Recensione quel che resta del giorno
Recensione a cura di Marco Iafrate (voto: 9,0)
James Ivory nasce a Berkeley in California il 7 giugno del 1928 da padre di origine irlandese e madre discendente da una famiglia anglo- francese; dotato di grande sensibilità e preparazione culturale ha basato la scelta dei suoi film sulla complessità e sulla raffinatezza dei testi letterali dai quali ne ha tratto le trasposizioni; da sempre avvalsosi della preziosa collaborazione della scrittrice Ruth Prawer Jhabvala, sceneggiatrice della maggior parte dei suoi film, Ivory raggiunge la fama internazionale nel 1985 con "Camera con vista" uno spaccato dell'Inghilterra del ventesimo secolo per poi tornare all'adattamento di tre romanzi dall'ambientazione decisamente anglosassone: "Maurice" e "Casa Howard" di Edward Morgan Forster e "Quel che resta del giorno" dello scrittore giapponese Ishiguro Kazuo; è di quest'ultimo lavoro che parleremo in questa sede.

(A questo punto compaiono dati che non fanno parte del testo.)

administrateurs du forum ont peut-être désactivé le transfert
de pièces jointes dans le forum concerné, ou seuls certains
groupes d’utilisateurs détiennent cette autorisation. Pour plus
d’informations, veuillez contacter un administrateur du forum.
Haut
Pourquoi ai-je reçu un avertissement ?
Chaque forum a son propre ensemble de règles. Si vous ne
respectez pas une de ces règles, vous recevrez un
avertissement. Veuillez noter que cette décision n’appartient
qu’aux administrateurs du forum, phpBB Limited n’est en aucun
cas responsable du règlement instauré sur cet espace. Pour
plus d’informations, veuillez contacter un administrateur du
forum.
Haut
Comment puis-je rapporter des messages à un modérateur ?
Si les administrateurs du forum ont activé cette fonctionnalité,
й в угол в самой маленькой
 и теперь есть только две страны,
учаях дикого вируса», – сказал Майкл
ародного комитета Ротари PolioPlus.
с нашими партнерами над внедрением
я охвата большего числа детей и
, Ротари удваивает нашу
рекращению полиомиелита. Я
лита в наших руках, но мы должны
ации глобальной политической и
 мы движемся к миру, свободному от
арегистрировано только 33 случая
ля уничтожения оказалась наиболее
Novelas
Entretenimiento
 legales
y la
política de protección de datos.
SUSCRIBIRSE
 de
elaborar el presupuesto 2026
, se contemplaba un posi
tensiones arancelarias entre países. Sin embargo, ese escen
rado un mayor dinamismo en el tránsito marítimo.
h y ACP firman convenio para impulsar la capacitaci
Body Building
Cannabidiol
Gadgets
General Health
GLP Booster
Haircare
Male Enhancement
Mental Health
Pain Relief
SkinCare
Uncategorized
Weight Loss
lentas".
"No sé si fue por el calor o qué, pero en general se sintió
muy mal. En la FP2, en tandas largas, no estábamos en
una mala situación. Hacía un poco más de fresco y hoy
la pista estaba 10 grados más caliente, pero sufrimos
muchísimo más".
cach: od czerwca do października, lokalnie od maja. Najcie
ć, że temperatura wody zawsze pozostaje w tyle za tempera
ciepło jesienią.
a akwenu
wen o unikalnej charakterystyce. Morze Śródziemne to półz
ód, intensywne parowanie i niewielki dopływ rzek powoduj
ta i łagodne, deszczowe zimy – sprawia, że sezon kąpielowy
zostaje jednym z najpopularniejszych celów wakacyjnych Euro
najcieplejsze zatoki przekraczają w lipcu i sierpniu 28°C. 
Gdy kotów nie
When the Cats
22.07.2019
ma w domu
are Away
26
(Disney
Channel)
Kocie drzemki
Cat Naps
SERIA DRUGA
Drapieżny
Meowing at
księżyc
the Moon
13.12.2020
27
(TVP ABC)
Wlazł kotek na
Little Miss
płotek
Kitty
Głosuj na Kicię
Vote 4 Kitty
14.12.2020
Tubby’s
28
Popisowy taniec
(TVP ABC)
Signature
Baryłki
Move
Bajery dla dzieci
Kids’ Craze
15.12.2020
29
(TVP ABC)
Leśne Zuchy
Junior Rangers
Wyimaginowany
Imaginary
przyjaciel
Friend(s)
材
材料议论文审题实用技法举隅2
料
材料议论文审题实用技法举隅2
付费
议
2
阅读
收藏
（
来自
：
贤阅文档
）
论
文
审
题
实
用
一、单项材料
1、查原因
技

Cosa resta del giorno? Proviamo a domandarcelo quando intorno a noi si è fatto buio; il tramonto è piacevole da vedere ma è un momento triste, segna il passaggio tra la bellezza dei colori ed il nero delle tenebre che ci avvolgono in attesa di un alba nuova, di un nuovo sorgere del sole; ma c'è qualcosa paragonabile all'imbrunire della natura, qualcosa che ad un certo punto della nostra esistenza può avvenire dentro di noi: il tramonto dell'anima. E così, un giorno, ci si mette in viaggio su una lussuosa automobile e ci si immerge nel paesaggio e nelle riflessioni, una di queste dà il titolo a questo magnifico film.